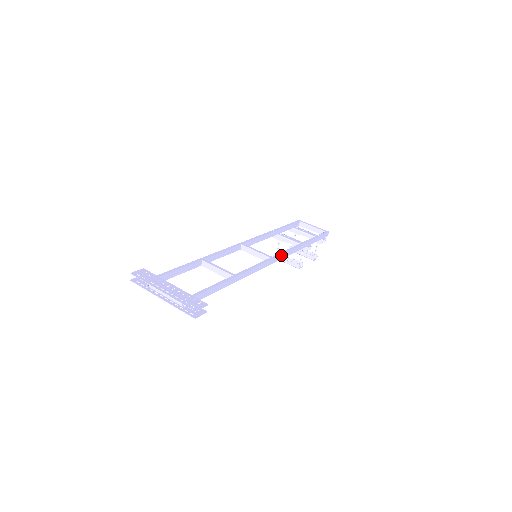
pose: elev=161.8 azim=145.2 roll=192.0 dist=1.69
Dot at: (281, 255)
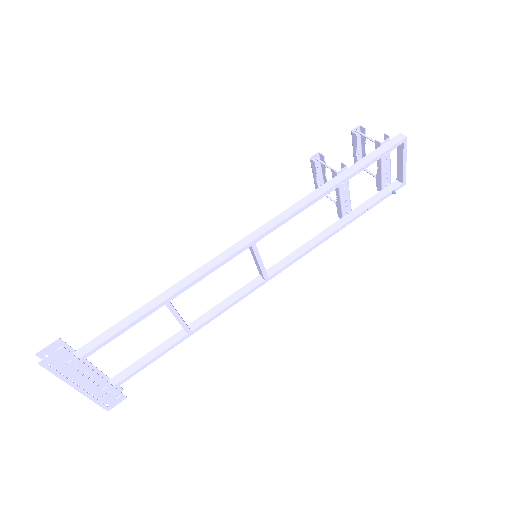
Dot at: (284, 268)
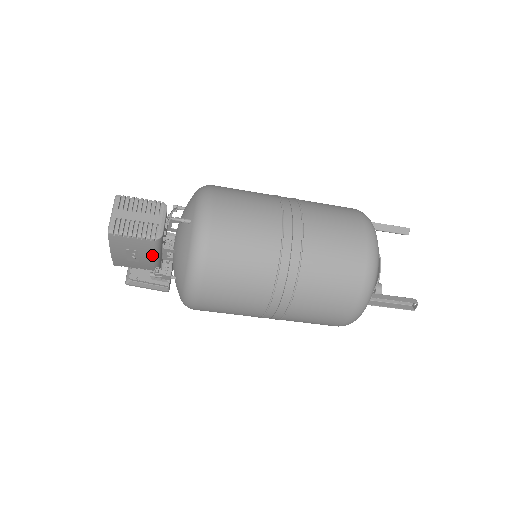
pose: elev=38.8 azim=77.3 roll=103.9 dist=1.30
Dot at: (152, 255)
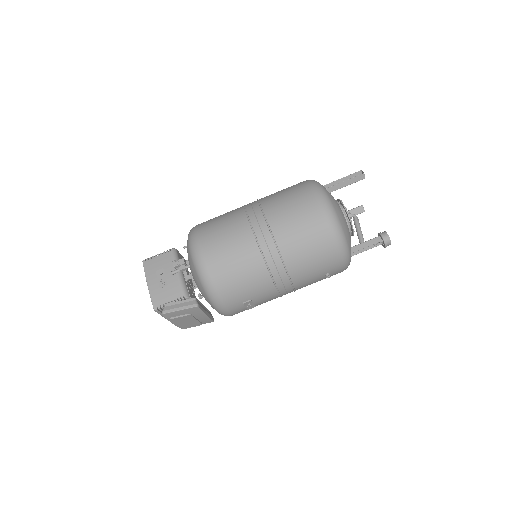
Dot at: (174, 268)
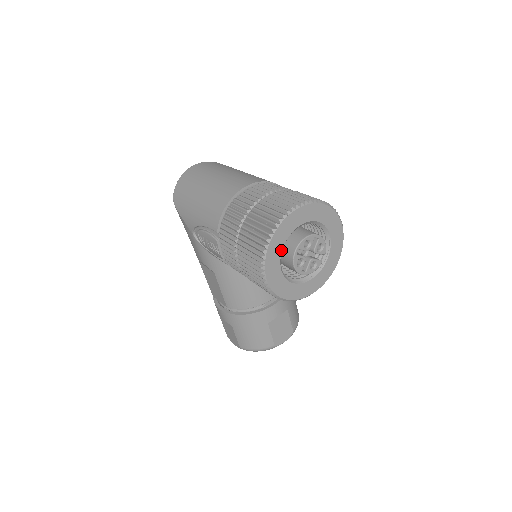
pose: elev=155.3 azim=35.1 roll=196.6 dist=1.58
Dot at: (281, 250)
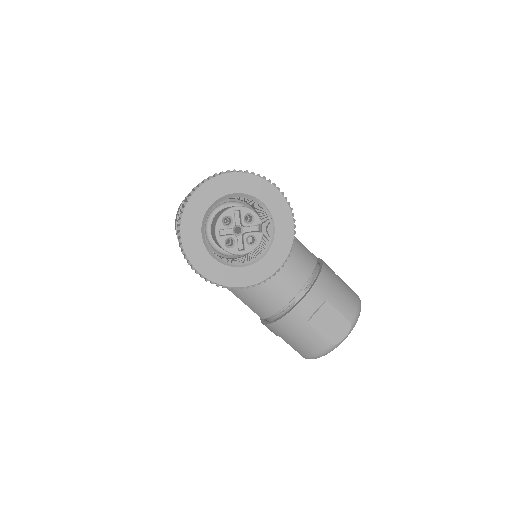
Dot at: (201, 238)
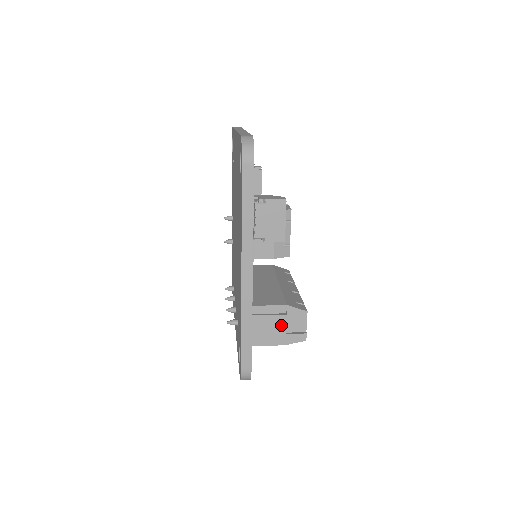
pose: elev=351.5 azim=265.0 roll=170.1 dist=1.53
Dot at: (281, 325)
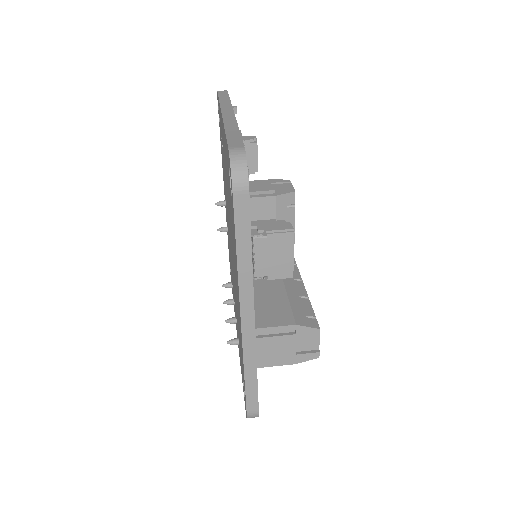
Dot at: (290, 345)
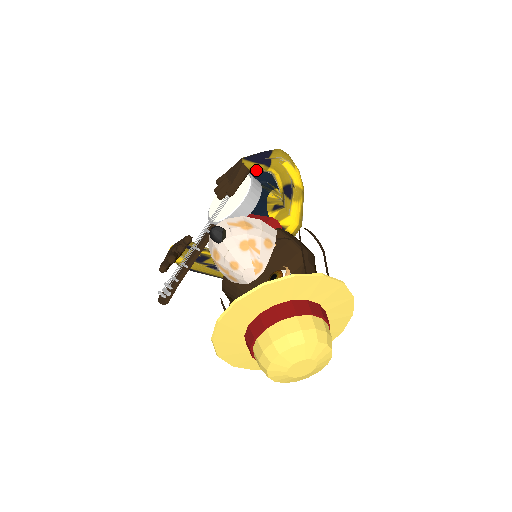
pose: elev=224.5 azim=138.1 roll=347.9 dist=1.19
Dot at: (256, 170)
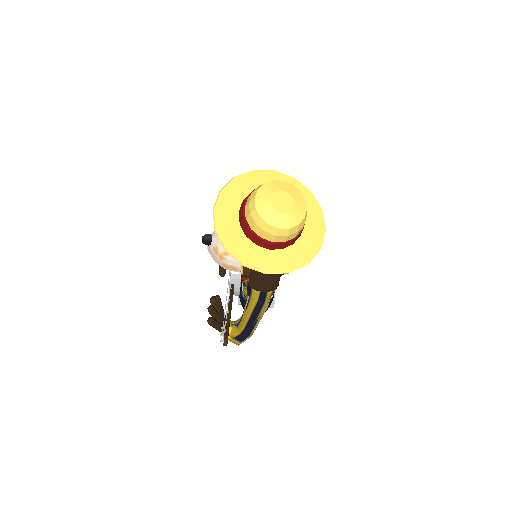
Dot at: occluded
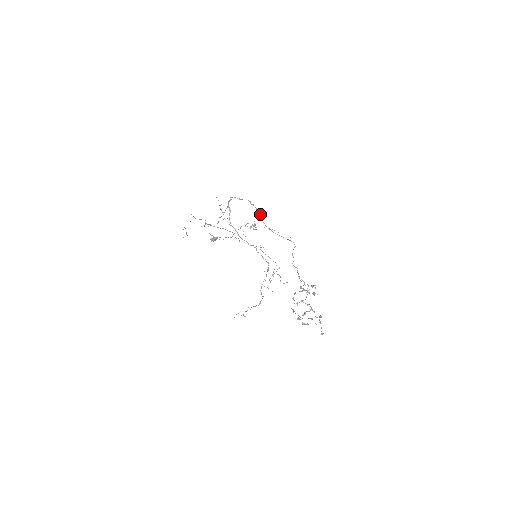
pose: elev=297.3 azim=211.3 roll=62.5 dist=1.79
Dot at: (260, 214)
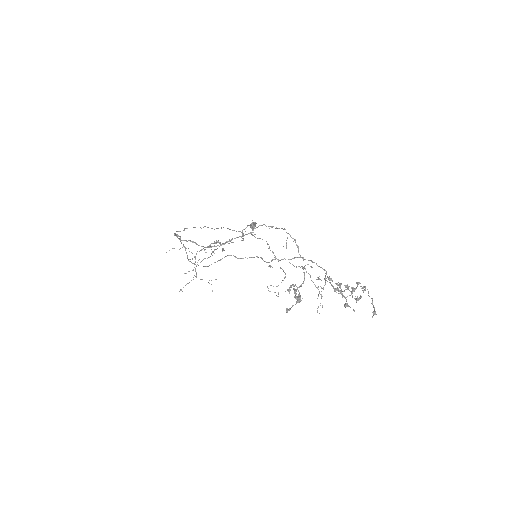
Dot at: occluded
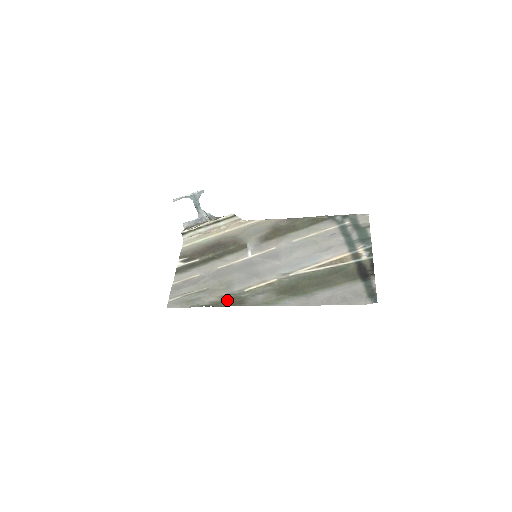
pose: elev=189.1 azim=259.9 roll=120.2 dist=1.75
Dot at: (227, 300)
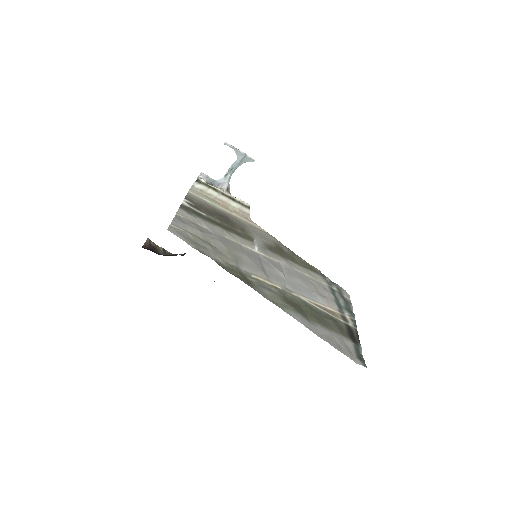
Dot at: (235, 271)
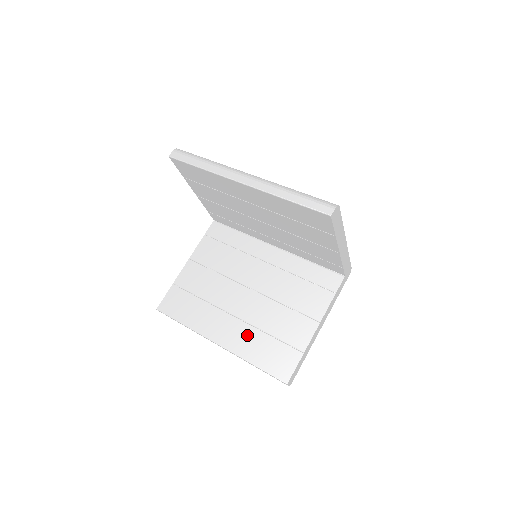
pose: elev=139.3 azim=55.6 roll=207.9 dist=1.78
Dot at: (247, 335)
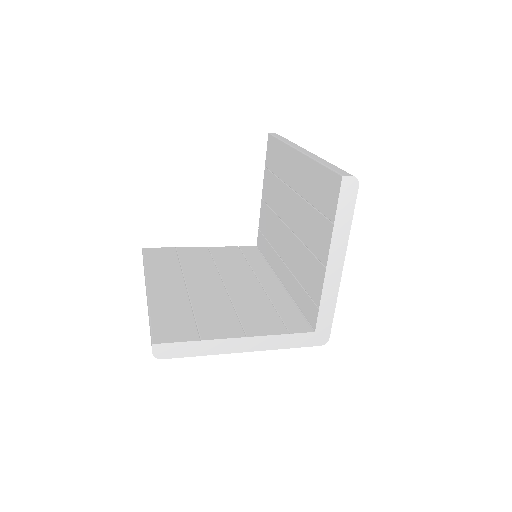
Dot at: (176, 299)
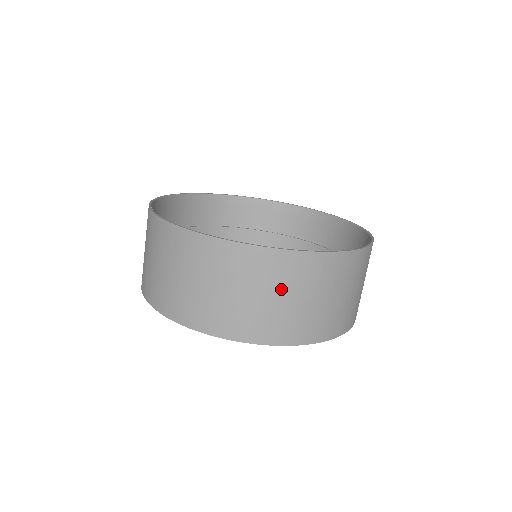
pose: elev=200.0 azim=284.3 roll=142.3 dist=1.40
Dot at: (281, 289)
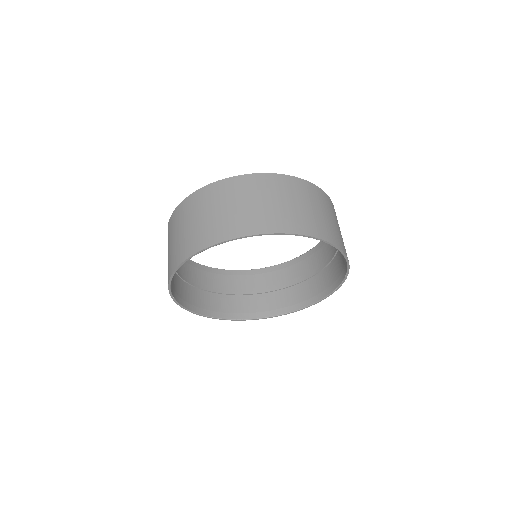
Dot at: (218, 205)
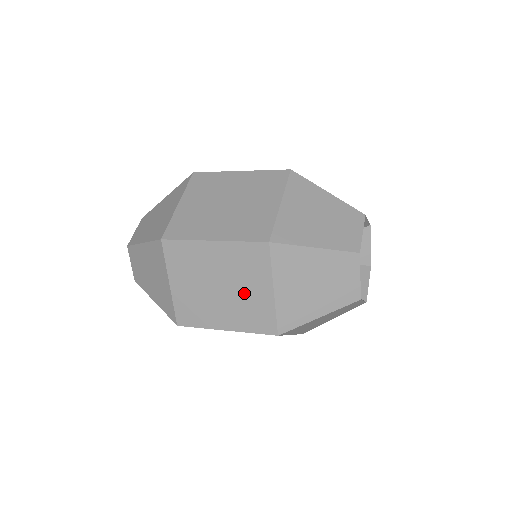
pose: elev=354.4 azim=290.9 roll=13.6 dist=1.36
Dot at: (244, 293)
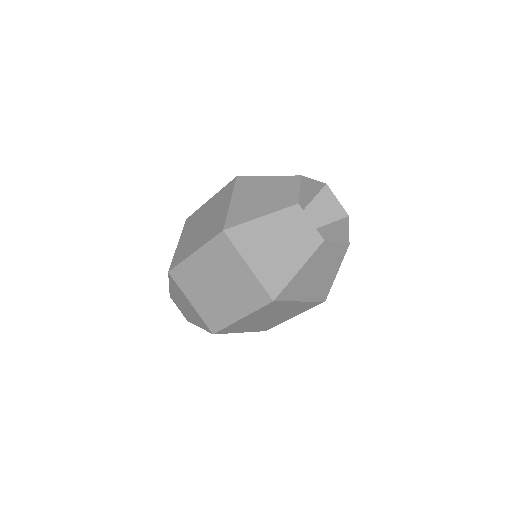
Dot at: (214, 217)
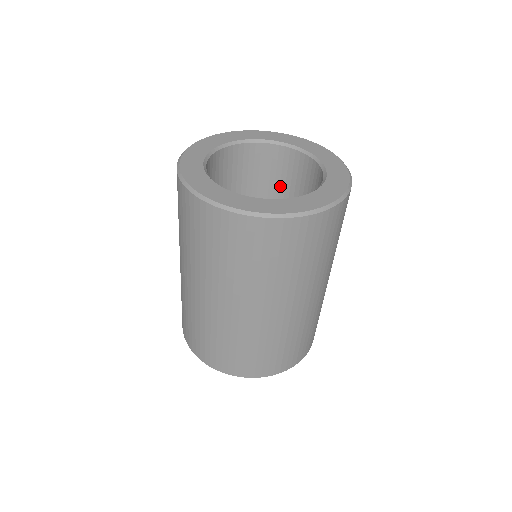
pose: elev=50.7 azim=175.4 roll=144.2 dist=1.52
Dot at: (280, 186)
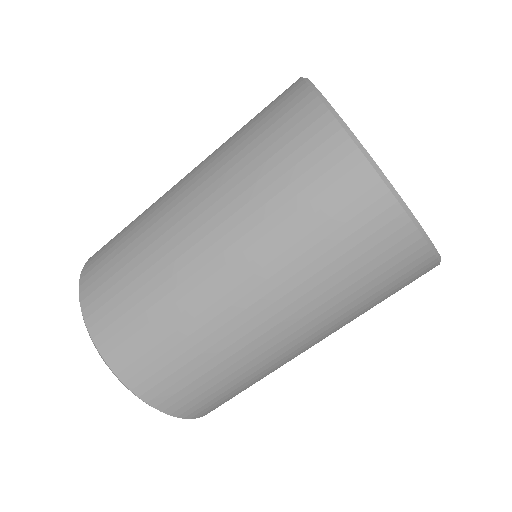
Dot at: occluded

**OBJECTIVE:** Could you turn every line of the records above into a JSON list of strings, one string per line, skipping blank lines? Leave the pictures out of the answer.

**OUTPUT OF THE TASK:**
[
  "pose: elev=161.8 azim=145.2 roll=192.0 dist=1.69",
  "Dot at: (281, 255)",
  "Dot at: (284, 268)",
  "pose: elev=38.8 azim=77.3 roll=103.9 dist=1.30",
  "Dot at: (152, 255)",
  "Dot at: (174, 268)",
  "pose: elev=155.3 azim=35.1 roll=196.6 dist=1.58",
  "Dot at: (281, 250)",
  "Dot at: (201, 238)",
  "pose: elev=351.5 azim=265.0 roll=170.1 dist=1.53",
  "Dot at: (281, 325)",
  "Dot at: (290, 345)",
  "pose: elev=224.5 azim=138.1 roll=347.9 dist=1.19",
  "Dot at: (256, 170)",
  "Dot at: occluded",
  "pose: elev=297.3 azim=211.3 roll=62.5 dist=1.79",
  "Dot at: (260, 214)",
  "Dot at: occluded",
  "pose: elev=189.1 azim=259.9 roll=120.2 dist=1.75",
  "Dot at: (227, 300)",
  "Dot at: (235, 271)",
  "pose: elev=139.3 azim=55.6 roll=207.9 dist=1.78",
  "Dot at: (247, 335)",
  "Dot at: (176, 299)",
  "pose: elev=200.0 azim=284.3 roll=142.3 dist=1.40",
  "Dot at: (281, 289)",
  "Dot at: (218, 205)",
  "pose: elev=354.4 azim=290.9 roll=13.6 dist=1.36",
  "Dot at: (244, 293)",
  "Dot at: (214, 217)",
  "pose: elev=50.7 azim=175.4 roll=144.2 dist=1.52",
  "Dot at: (280, 186)",
  "Dot at: occluded"
]